Please repeat each entry. Match every word exactly.

Data shown:
--- START ---

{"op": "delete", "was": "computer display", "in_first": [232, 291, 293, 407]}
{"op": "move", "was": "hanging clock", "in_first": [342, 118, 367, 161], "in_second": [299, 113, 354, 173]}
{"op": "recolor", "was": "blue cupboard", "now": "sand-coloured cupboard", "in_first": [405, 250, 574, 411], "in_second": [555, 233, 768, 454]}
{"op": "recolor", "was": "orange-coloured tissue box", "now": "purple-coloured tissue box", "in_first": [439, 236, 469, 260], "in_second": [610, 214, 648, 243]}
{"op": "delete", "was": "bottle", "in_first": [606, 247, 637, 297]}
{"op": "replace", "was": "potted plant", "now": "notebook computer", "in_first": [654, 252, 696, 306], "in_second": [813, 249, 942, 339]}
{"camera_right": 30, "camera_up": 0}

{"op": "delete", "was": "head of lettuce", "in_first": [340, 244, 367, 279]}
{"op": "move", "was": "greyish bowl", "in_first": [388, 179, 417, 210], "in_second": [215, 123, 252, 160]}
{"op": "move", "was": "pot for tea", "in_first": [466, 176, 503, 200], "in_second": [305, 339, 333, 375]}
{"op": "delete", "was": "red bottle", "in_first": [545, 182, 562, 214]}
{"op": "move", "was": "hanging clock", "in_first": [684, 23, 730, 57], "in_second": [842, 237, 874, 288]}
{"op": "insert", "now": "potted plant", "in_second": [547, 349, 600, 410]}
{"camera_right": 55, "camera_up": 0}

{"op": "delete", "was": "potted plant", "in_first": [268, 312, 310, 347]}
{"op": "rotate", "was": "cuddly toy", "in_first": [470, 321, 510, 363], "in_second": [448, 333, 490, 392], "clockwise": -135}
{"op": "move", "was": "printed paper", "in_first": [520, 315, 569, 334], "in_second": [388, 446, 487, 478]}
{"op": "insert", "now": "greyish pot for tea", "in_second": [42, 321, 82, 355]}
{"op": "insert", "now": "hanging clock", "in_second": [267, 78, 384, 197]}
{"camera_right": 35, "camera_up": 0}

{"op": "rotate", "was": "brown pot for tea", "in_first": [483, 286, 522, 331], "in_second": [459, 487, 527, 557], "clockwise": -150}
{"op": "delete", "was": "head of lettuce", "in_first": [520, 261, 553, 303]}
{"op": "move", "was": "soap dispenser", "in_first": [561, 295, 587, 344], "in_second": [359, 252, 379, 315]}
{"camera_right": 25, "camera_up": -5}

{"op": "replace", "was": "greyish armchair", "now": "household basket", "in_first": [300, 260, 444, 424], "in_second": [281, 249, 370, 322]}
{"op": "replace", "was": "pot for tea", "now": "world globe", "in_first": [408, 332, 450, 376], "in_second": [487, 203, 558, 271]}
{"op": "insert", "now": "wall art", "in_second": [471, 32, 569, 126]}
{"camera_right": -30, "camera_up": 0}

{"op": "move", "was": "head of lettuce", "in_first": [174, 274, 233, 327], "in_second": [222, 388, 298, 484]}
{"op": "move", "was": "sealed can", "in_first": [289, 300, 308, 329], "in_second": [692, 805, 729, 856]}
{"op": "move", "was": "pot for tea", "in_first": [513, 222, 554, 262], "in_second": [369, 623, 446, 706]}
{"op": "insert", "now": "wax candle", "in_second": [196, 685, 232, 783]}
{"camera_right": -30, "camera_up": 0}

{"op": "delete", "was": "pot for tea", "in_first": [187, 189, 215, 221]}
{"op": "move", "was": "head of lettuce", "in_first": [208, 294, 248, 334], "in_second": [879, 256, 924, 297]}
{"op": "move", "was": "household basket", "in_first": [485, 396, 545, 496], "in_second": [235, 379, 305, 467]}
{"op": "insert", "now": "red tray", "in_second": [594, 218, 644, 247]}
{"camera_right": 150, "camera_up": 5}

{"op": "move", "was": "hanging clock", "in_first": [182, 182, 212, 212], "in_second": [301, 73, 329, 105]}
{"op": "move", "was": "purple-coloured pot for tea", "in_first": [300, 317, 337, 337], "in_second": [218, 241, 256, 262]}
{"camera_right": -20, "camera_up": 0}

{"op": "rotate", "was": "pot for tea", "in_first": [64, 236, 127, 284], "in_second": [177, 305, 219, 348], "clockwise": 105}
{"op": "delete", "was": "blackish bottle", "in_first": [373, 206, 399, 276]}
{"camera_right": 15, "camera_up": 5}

--- END ---

Task solution:
{"op": "delete", "was": "computer display", "in_first": [232, 291, 293, 407]}
{"op": "move", "was": "hanging clock", "in_first": [342, 118, 367, 161], "in_second": [299, 113, 354, 173]}
{"op": "recolor", "was": "blue cupboard", "now": "sand-coloured cupboard", "in_first": [405, 250, 574, 411], "in_second": [555, 233, 768, 454]}
{"op": "recolor", "was": "orange-coloured tissue box", "now": "purple-coloured tissue box", "in_first": [439, 236, 469, 260], "in_second": [610, 214, 648, 243]}
{"op": "delete", "was": "bottle", "in_first": [606, 247, 637, 297]}
{"op": "replace", "was": "potted plant", "now": "notebook computer", "in_first": [654, 252, 696, 306], "in_second": [813, 249, 942, 339]}
{"camera_right": 30, "camera_up": 0}

{"op": "delete", "was": "head of lettuce", "in_first": [340, 244, 367, 279]}
{"op": "move", "was": "greyish bowl", "in_first": [388, 179, 417, 210], "in_second": [215, 123, 252, 160]}
{"op": "move", "was": "pot for tea", "in_first": [466, 176, 503, 200], "in_second": [305, 339, 333, 375]}
{"op": "delete", "was": "red bottle", "in_first": [545, 182, 562, 214]}
{"op": "move", "was": "hanging clock", "in_first": [684, 23, 730, 57], "in_second": [842, 237, 874, 288]}
{"op": "insert", "now": "potted plant", "in_second": [547, 349, 600, 410]}
{"camera_right": 55, "camera_up": 0}

{"op": "delete", "was": "potted plant", "in_first": [268, 312, 310, 347]}
{"op": "rotate", "was": "cuddly toy", "in_first": [470, 321, 510, 363], "in_second": [448, 333, 490, 392], "clockwise": -135}
{"op": "move", "was": "printed paper", "in_first": [520, 315, 569, 334], "in_second": [388, 446, 487, 478]}
{"op": "insert", "now": "greyish pot for tea", "in_second": [42, 321, 82, 355]}
{"op": "insert", "now": "hanging clock", "in_second": [267, 78, 384, 197]}
{"camera_right": 35, "camera_up": 0}

{"op": "rotate", "was": "brown pot for tea", "in_first": [483, 286, 522, 331], "in_second": [459, 487, 527, 557], "clockwise": -150}
{"op": "delete", "was": "head of lettuce", "in_first": [520, 261, 553, 303]}
{"op": "move", "was": "soap dispenser", "in_first": [561, 295, 587, 344], "in_second": [359, 252, 379, 315]}
{"camera_right": 25, "camera_up": -5}

{"op": "replace", "was": "greyish armchair", "now": "household basket", "in_first": [300, 260, 444, 424], "in_second": [281, 249, 370, 322]}
{"op": "replace", "was": "pot for tea", "now": "world globe", "in_first": [408, 332, 450, 376], "in_second": [487, 203, 558, 271]}
{"op": "insert", "now": "wall art", "in_second": [471, 32, 569, 126]}
{"camera_right": -30, "camera_up": 0}

{"op": "move", "was": "head of lettuce", "in_first": [174, 274, 233, 327], "in_second": [222, 388, 298, 484]}
{"op": "move", "was": "sealed can", "in_first": [289, 300, 308, 329], "in_second": [692, 805, 729, 856]}
{"op": "move", "was": "pot for tea", "in_first": [513, 222, 554, 262], "in_second": [369, 623, 446, 706]}
{"op": "insert", "now": "wax candle", "in_second": [196, 685, 232, 783]}
{"camera_right": -30, "camera_up": 0}

{"op": "delete", "was": "pot for tea", "in_first": [187, 189, 215, 221]}
{"op": "move", "was": "head of lettuce", "in_first": [208, 294, 248, 334], "in_second": [879, 256, 924, 297]}
{"op": "move", "was": "household basket", "in_first": [485, 396, 545, 496], "in_second": [235, 379, 305, 467]}
{"op": "insert", "now": "red tray", "in_second": [594, 218, 644, 247]}
{"camera_right": 150, "camera_up": 5}

{"op": "move", "was": "hanging clock", "in_first": [182, 182, 212, 212], "in_second": [301, 73, 329, 105]}
{"op": "move", "was": "purple-coloured pot for tea", "in_first": [300, 317, 337, 337], "in_second": [218, 241, 256, 262]}
{"camera_right": -20, "camera_up": 0}

{"op": "rotate", "was": "pot for tea", "in_first": [64, 236, 127, 284], "in_second": [177, 305, 219, 348], "clockwise": 105}
{"op": "delete", "was": "blackish bottle", "in_first": [373, 206, 399, 276]}
{"camera_right": 15, "camera_up": 5}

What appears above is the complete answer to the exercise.